Set of tasks:
a) Rewrite the paragraph of the pet gift advice that starts "Animals cannot be kept" as a shorter version that keeps its main facts.
b) Return the passage of the pet gift advice that begins at the words "Nothing is worse" and stops after "the new pet.", copied word for word.

Page excerpt:
[Start of section]
Animals cannot be kept in the box they came home in from the pet store all night long. Most of them will chew their way out before morning or their urine will possibly burn a hole through the box or cause them to get respiratory problems from breathing in the fumes all night. If you decide to pick up the animal on Christmas Eve or sooner, make sure you have a cage or a temporary set-up complete with food, water, and shelter until Christmas morning.
Did you put holes in the box?
This may seem obvious, but I have heard painful stories of animals being found suffocated after only a few minutes in an airtight box. If you are going to wrap the cage or box with the animal in it at the last minute before the child wakes up Christmas morning, be sure there are breathing holes in the box.
Do you have all the supplies ready along with the new pet?
Nothing is worse than opening up a new toy and realizing there are no batteries included with it. The same goes for a new pet. What good is your pet gerbil if you can’t put him in his new cage and watch him play right away! Be prepared to gift a cage, accessories, food, and bedding along with the new pet.
Do you have a “Safe Zone” for the new pet?
[End of section]
[Stored entries]
[Start of section]
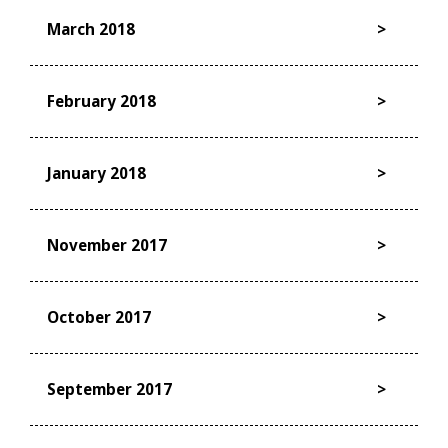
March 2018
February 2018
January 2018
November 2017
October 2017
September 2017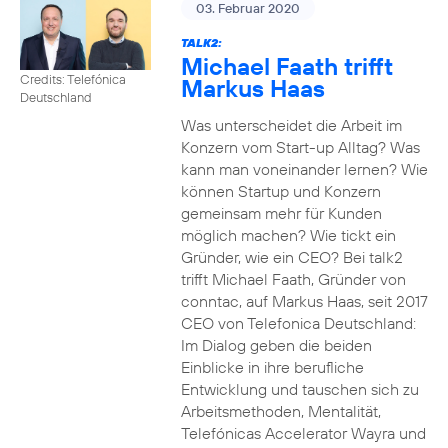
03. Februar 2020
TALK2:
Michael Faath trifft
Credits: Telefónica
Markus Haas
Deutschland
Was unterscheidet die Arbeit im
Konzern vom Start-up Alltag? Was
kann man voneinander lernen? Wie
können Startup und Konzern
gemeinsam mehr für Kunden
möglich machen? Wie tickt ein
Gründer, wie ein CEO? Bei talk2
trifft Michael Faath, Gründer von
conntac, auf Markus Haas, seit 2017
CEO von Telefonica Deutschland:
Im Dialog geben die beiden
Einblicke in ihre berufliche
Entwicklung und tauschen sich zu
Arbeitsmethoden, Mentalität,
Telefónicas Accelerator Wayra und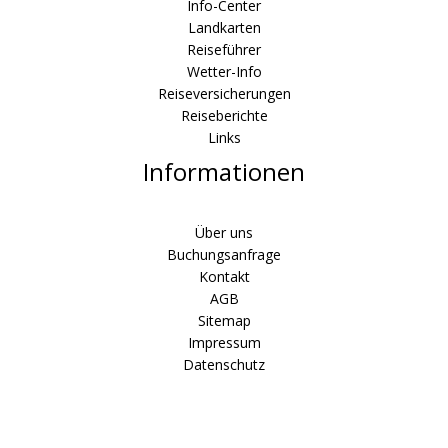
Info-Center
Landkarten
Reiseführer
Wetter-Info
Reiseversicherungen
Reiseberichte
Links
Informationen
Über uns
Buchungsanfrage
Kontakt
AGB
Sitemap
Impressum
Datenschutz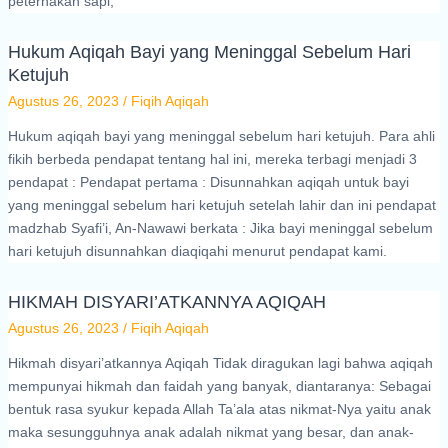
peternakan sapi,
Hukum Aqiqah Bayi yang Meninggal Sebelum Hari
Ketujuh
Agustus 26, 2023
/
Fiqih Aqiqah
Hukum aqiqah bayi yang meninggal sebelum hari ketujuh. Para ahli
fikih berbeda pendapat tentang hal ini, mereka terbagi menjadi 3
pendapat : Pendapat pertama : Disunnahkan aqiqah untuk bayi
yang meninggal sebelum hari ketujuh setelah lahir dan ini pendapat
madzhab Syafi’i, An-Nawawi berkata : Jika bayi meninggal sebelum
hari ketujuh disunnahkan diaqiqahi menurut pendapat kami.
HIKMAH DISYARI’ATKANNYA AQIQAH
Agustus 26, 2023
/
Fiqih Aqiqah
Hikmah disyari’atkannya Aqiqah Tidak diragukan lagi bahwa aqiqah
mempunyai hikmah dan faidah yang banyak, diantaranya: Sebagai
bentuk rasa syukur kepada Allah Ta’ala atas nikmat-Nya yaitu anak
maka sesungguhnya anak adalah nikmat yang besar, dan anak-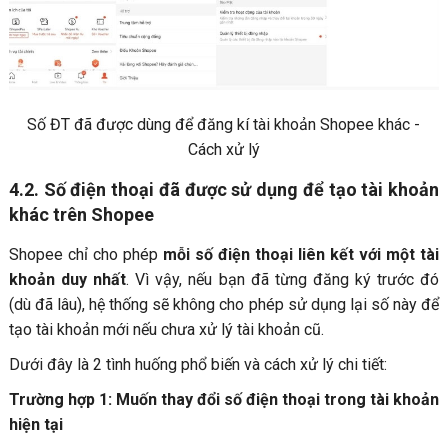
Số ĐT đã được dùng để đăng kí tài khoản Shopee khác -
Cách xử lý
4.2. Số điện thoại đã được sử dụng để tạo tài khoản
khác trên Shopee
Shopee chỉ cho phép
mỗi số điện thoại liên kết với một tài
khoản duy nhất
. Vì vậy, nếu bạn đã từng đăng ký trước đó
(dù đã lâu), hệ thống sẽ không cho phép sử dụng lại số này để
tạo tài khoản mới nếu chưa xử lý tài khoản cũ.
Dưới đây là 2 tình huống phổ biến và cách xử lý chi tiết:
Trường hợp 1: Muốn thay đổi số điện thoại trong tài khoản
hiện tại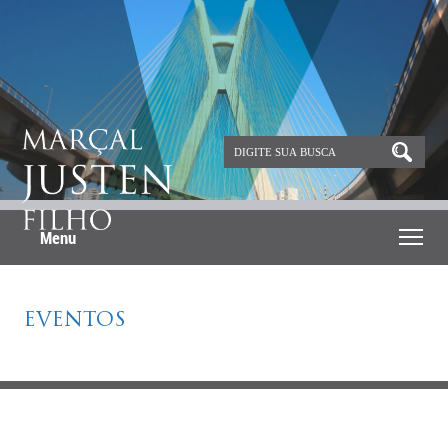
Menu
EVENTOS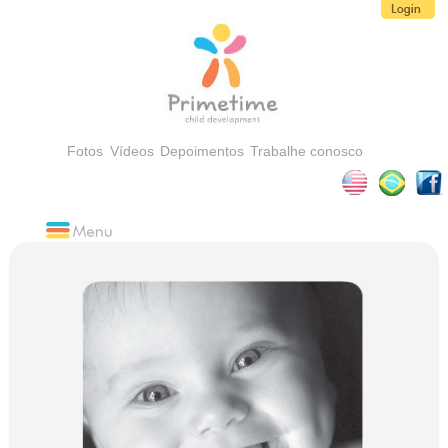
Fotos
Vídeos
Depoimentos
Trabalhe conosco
[End of section]
Exercise solutions:
a) A pet can't stay all night in the box it came home in from the pet store. Most animals will chew out before morning, or their urine may burn through the box or cause breathing problems from the fumes. If you pick the animal up on Christmas Eve or earlier, have a cage or temporary set-up with food, water, and shelter ready until Christmas morning.

b)
Nothing is worse than opening up a new toy and realizing there are no batteries included with it. The same goes for a new pet. What good is your pet gerbil if you can’t put him in his new cage and watch him play right away! Be prepared to gift a cage, accessories, food, and bedding along with the new pet.